_Task material_
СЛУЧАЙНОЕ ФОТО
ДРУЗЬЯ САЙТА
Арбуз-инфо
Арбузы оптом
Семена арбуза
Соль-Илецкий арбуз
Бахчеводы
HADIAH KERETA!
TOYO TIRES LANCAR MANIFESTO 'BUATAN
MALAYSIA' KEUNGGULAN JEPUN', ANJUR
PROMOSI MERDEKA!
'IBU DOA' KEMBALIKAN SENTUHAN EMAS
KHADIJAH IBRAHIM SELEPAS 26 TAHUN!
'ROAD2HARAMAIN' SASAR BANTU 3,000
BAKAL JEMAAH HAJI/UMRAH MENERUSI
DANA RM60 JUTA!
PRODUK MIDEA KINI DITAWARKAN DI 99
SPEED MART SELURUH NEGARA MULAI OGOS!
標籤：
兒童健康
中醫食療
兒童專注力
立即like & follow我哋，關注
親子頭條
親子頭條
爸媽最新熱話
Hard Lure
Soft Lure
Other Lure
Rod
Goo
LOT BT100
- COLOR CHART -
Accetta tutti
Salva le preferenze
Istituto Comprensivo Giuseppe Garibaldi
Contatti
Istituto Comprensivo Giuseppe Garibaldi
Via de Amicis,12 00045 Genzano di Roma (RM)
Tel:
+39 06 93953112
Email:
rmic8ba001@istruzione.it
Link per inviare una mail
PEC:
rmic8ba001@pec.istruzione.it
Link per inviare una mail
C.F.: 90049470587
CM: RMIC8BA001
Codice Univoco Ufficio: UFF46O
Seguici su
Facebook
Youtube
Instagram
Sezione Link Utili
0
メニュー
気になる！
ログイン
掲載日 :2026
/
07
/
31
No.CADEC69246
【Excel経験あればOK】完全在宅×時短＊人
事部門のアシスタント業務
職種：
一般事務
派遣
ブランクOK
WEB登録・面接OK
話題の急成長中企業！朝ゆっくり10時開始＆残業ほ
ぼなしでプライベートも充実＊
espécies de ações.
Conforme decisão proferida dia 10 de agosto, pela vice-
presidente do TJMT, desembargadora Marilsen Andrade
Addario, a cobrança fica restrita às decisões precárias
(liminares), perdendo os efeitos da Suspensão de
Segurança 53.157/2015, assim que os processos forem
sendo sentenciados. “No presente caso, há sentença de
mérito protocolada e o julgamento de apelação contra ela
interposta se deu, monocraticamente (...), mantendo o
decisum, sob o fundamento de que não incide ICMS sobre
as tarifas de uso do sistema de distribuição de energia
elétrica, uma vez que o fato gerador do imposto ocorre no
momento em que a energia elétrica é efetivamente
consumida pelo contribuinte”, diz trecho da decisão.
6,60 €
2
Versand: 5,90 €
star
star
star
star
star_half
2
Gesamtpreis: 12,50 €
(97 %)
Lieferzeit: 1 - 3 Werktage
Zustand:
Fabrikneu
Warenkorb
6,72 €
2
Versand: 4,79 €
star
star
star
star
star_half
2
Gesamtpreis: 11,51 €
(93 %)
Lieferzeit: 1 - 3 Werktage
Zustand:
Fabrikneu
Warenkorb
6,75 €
...
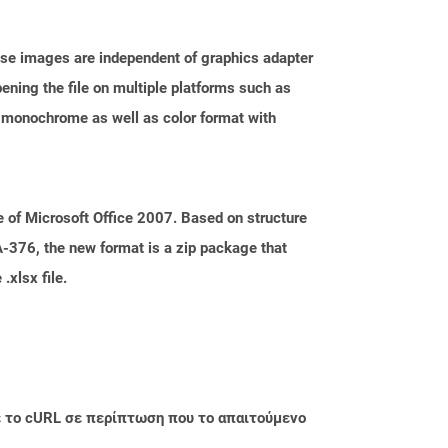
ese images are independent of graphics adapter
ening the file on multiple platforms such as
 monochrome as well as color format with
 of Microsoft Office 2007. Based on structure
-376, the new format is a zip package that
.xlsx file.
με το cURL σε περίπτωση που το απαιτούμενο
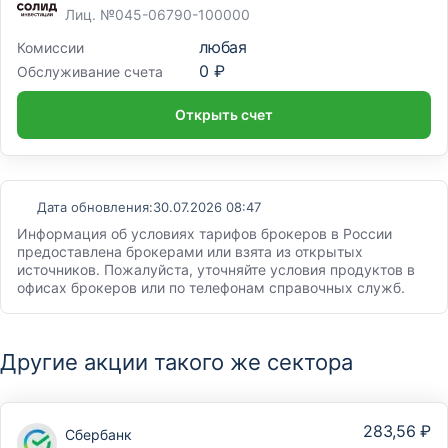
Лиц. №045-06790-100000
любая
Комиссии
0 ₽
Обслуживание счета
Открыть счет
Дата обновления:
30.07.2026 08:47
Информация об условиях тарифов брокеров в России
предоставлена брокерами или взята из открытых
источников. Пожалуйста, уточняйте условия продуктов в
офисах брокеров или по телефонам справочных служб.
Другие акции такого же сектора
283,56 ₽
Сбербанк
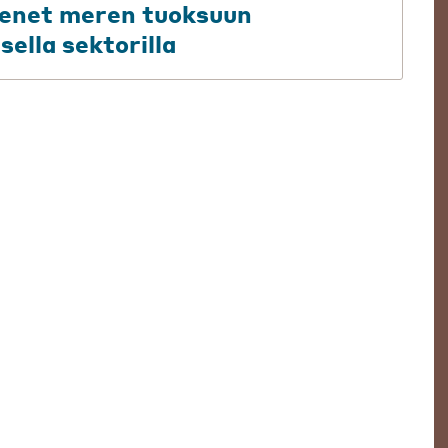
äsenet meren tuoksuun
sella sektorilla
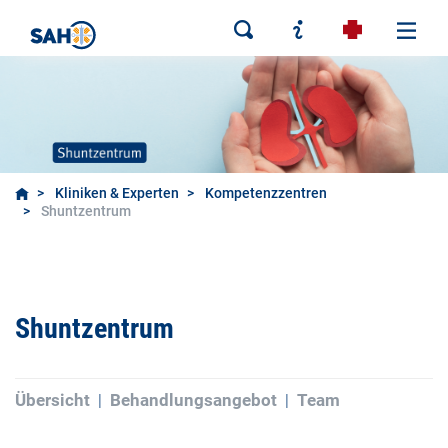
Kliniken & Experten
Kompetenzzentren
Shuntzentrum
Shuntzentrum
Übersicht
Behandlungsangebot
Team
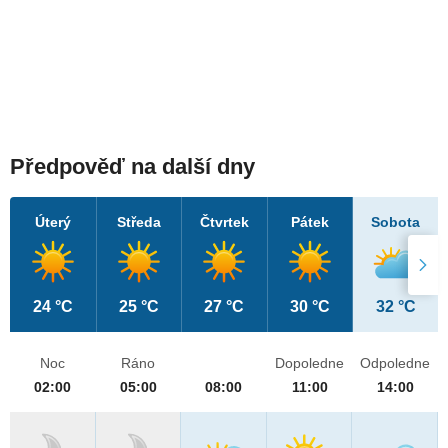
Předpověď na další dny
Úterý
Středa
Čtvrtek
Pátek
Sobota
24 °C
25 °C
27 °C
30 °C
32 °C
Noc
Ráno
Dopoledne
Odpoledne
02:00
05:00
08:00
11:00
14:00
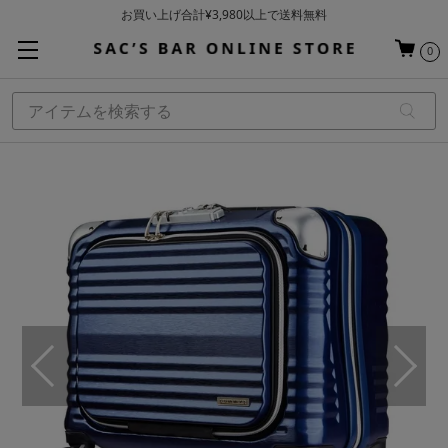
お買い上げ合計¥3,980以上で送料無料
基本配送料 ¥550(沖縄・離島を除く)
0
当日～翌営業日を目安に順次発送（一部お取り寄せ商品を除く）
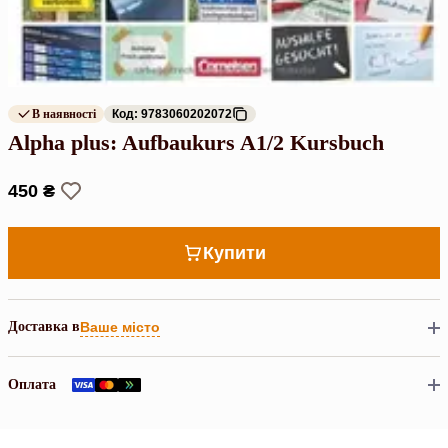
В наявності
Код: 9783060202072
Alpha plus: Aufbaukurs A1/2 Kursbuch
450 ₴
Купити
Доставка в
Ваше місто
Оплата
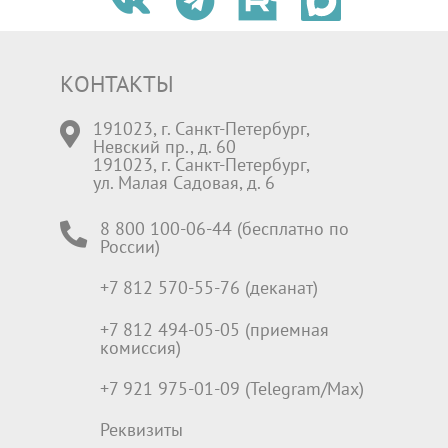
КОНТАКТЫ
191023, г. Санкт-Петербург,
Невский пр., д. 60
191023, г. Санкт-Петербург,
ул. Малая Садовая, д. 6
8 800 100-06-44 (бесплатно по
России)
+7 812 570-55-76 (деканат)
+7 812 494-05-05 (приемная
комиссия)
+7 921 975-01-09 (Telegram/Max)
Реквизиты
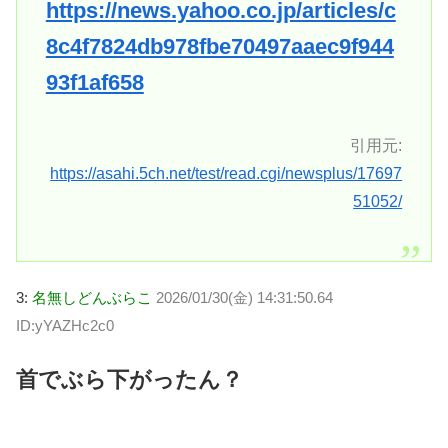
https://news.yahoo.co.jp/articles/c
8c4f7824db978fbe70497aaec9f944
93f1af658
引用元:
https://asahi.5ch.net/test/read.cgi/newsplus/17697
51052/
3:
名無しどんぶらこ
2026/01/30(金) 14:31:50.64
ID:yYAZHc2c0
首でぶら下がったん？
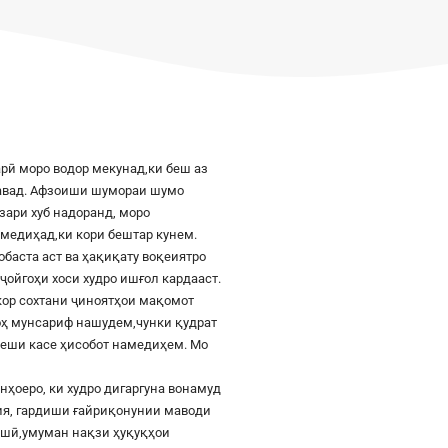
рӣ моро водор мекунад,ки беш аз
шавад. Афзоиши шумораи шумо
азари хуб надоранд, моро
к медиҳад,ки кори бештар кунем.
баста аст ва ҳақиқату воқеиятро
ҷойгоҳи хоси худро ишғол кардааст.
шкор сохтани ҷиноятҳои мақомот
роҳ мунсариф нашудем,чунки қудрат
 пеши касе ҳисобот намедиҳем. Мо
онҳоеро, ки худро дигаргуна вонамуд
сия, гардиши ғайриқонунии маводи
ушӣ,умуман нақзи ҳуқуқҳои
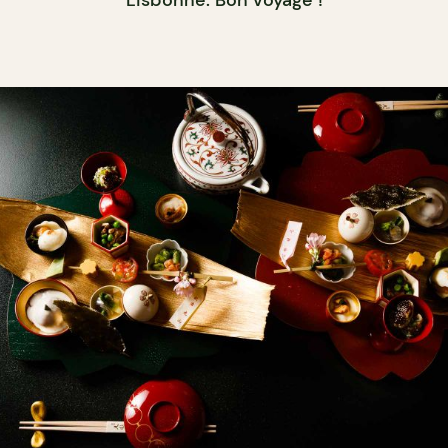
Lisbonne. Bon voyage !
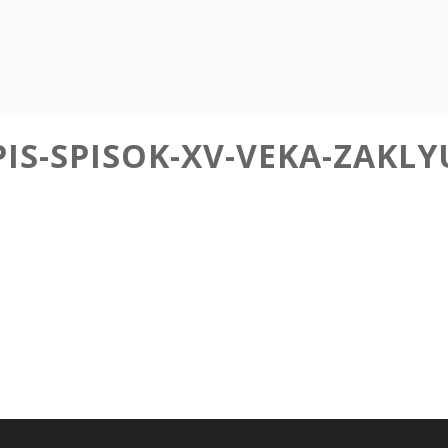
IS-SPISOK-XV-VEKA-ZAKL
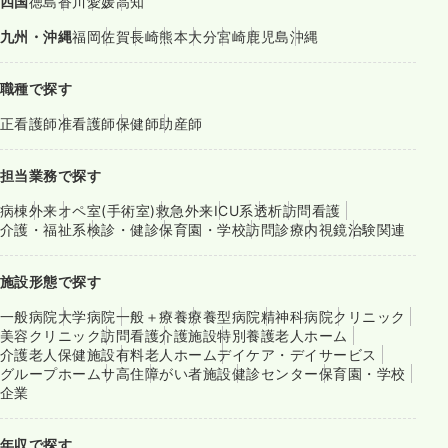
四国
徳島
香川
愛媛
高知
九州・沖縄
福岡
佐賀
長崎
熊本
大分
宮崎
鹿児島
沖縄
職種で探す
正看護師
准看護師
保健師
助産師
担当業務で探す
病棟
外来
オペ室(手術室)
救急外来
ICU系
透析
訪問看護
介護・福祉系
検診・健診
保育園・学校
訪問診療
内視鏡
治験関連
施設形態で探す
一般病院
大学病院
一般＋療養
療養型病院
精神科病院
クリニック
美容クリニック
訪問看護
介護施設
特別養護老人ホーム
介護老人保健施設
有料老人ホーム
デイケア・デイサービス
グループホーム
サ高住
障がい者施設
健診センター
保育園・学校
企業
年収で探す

_Work item_
Could you reproduce exactly the lines of the entries above, from the one with "СЛУЧАЙНОЕ ФОТО" through the one with "interposta se deu, monocraticamente", and nothing else?

_Your solution_
СЛУЧАЙНОЕ ФОТО
ДРУЗЬЯ САЙТА
Арбуз-инфо
Арбузы оптом
Семена арбуза
Соль-Илецкий арбуз
Бахчеводы
HADIAH KERETA!
TOYO TIRES LANCAR MANIFESTO 'BUATAN
MALAYSIA' KEUNGGULAN JEPUN', ANJUR
PROMOSI MERDEKA!
'IBU DOA' KEMBALIKAN SENTUHAN EMAS
KHADIJAH IBRAHIM SELEPAS 26 TAHUN!
'ROAD2HARAMAIN' SASAR BANTU 3,000
BAKAL JEMAAH HAJI/UMRAH MENERUSI
DANA RM60 JUTA!
PRODUK MIDEA KINI DITAWARKAN DI 99
SPEED MART SELURUH NEGARA MULAI OGOS!
標籤：
兒童健康
中醫食療
兒童專注力
立即like & follow我哋，關注
親子頭條
親子頭條
爸媽最新熱話
Hard Lure
Soft Lure
Other Lure
Rod
Goo
LOT BT100
- COLOR CHART -
Accetta tutti
Salva le preferenze
Istituto Comprensivo Giuseppe Garibaldi
Contatti
Istituto Comprensivo Giuseppe Garibaldi
Via de Amicis,12 00045 Genzano di Roma (RM)
Tel:
+39 06 93953112
Email:
rmic8ba001@istruzione.it
Link per inviare una mail
PEC:
rmic8ba001@pec.istruzione.it
Link per inviare una mail
C.F.: 90049470587
CM: RMIC8BA001
Codice Univoco Ufficio: UFF46O
Seguici su
Facebook
Youtube
Instagram
Sezione Link Utili
0
メニュー
気になる！
ログイン
掲載日 :2026
/
07
/
31
No.CADEC69246
【Excel経験あればOK】完全在宅×時短＊人
事部門のアシスタント業務
職種：
一般事務
派遣
ブランクOK
WEB登録・面接OK
話題の急成長中企業！朝ゆっくり10時開始＆残業ほ
ぼなしでプライベートも充実＊
espécies de ações.
Conforme decisão proferida dia 10 de agosto, pela vice-
presidente do TJMT, desembargadora Marilsen Andrade
Addario, a cobrança fica restrita às decisões precárias
(liminares), perdendo os efeitos da Suspensão de
Segurança 53.157/2015, assim que os processos forem
sendo sentenciados. “No presente caso, há sentença de
mérito protocolada e o julgamento de apelação contra ela
interposta se deu, monocraticamente (...), mantendo o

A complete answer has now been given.